H1 24/25 earnings summary
3 Feb, 2026Executive summary
Achieved strategic milestones with the divestment of the US defense business and acquisition of E3 Advisory, accelerating the focus on energy transition and environmental adaptation.
Over 80% of profit now comes from higher-margin, higher-growth environmental and energy transition services.
Delivered strong year-on-year profit improvement, with margin gains and robust order intake across key segments.
Robust order book of £393m, up from £356m at June 2024, underpins medium-term confidence.
Strategic focus on cost control, portfolio transition, and resilient end markets to support future growth.
Financial highlights
Revenue from continuing operations rose 2% year-over-year to £169.1m; total group revenue declined 5% due to Defense disposal.
Underlying operating profit from continuing operations increased to £8.3m (up 730% year-over-year); margin improved to 4.9% from 0.6%.
EPS up over 200% to 4.7p; net debt reduced by £41.1m to £18.5m, leverage at 0.6x.
Interim dividend of 1.7p declared, maintaining cover of 2.5–3x.

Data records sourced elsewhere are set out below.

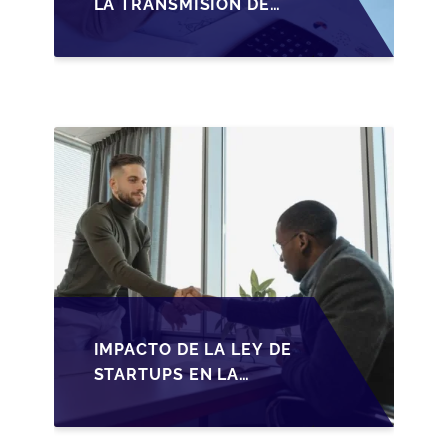
LA TRANSMISIÓN DE
PYMES ESPAÑOLAS:
ADAPTACIONES
FISCALES Y
OPORTUNIDADES EN
2026
IMPACTO DE LA LEY DE
STARTUPS EN LA
TRANSMISIÓN DE
PYMES ESPAÑOLAS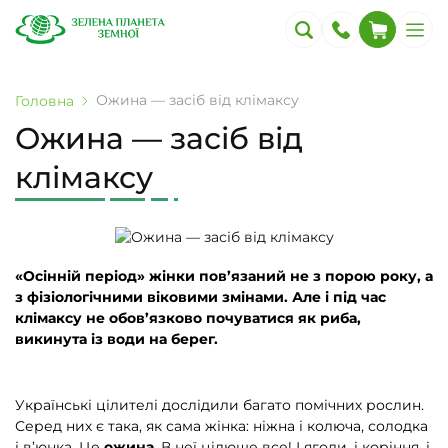
Ожина — засіб від клімаксу
Головна
Ожина — засіб від
клімаксу
«Осінній період» жінки пов’язаний не з порою року, а
з фізіологічними віковими змінами. Але і під час
клімаксу не обов’язково почуватися як риба,
викинута із води на берег.
Українські цілителі дослідили багато помічних рослин.
Серед них є така, як сама жінка: ніжна і колюча, солодка
і в’юнка. Це
ожина
. В неї цілюще все! І ягоди, і коріння, і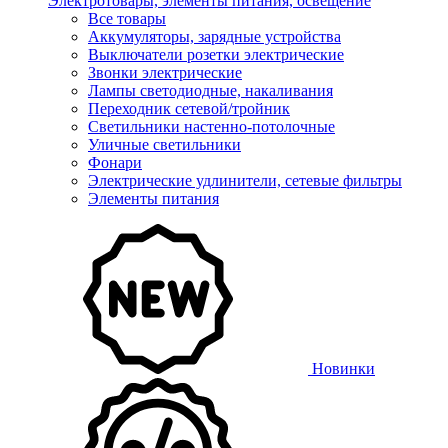
Электротовары, элементы питания, освещение
Все товары
Аккумуляторы, зарядные устройства
Выключатели розетки электрические
Звонки электрические
Лампы светодиодные, накаливания
Переходник сетевой/тройник
Светильники настенно-потолочные
Уличные светильники
Фонари
Электрические удлинители, сетевые фильтры
Элементы питания
Новинки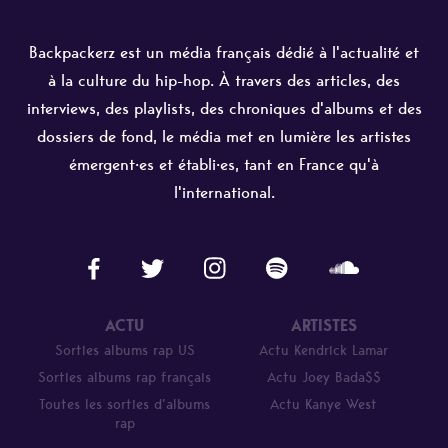
Backpackerz est un média français dédié à l'actualité et
à la culture du hip-hop. À travers des articles, des
interviews, des playlists, des chroniques d'albums et des
dossiers de fond, le média met en lumière les artistes
émergent·es et établi·es, tant en France qu'à
l'international.
ACTU
ARTISTES
Sorties albums rap US
Actu Kendrick Lamar
Sorties albums rap français
Actu Joey Bada$$
Toutes les sorties d’albums
Actu Kanye West
rap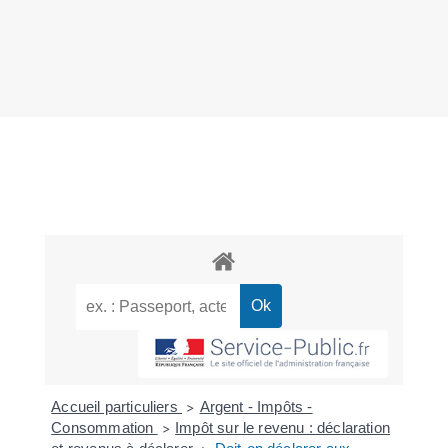
Accueil particuliers
Argent - Impôts -
>
Consommation
Impôt sur le revenu : déclaration
>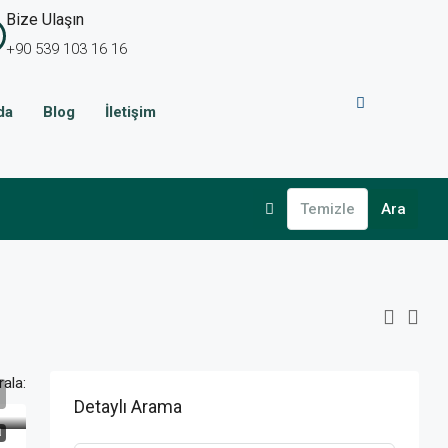
Bize Ulaşın
+90 539 103 16 16
da
Blog
İletişim
Temizle
Ara
rala:
Detaylı Arama
N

Cash conversion at 13% due to delayed receipts and invoicing profile changes; free cash flow was £(9.5)m.
Outlook and guidance
Group organic revenue growth targeted at mid-single digits per annum, trending towards a 10% underlying operating profit margin.
EE business expected to deliver double-digit revenue growth with mid to high teens margin; rail and A&I to deliver single-digit growth with double-digit and high single-digit margins, respectively.
H2 cash performance expected to improve with focus on working capital and delayed RDEC receipt.
Focus on operational efficiency, recurring and digital revenue streams, and continued portfolio transition.
Rail H2 impacted by California High Speed Rail pause; Emerging A&I to see lower order mix.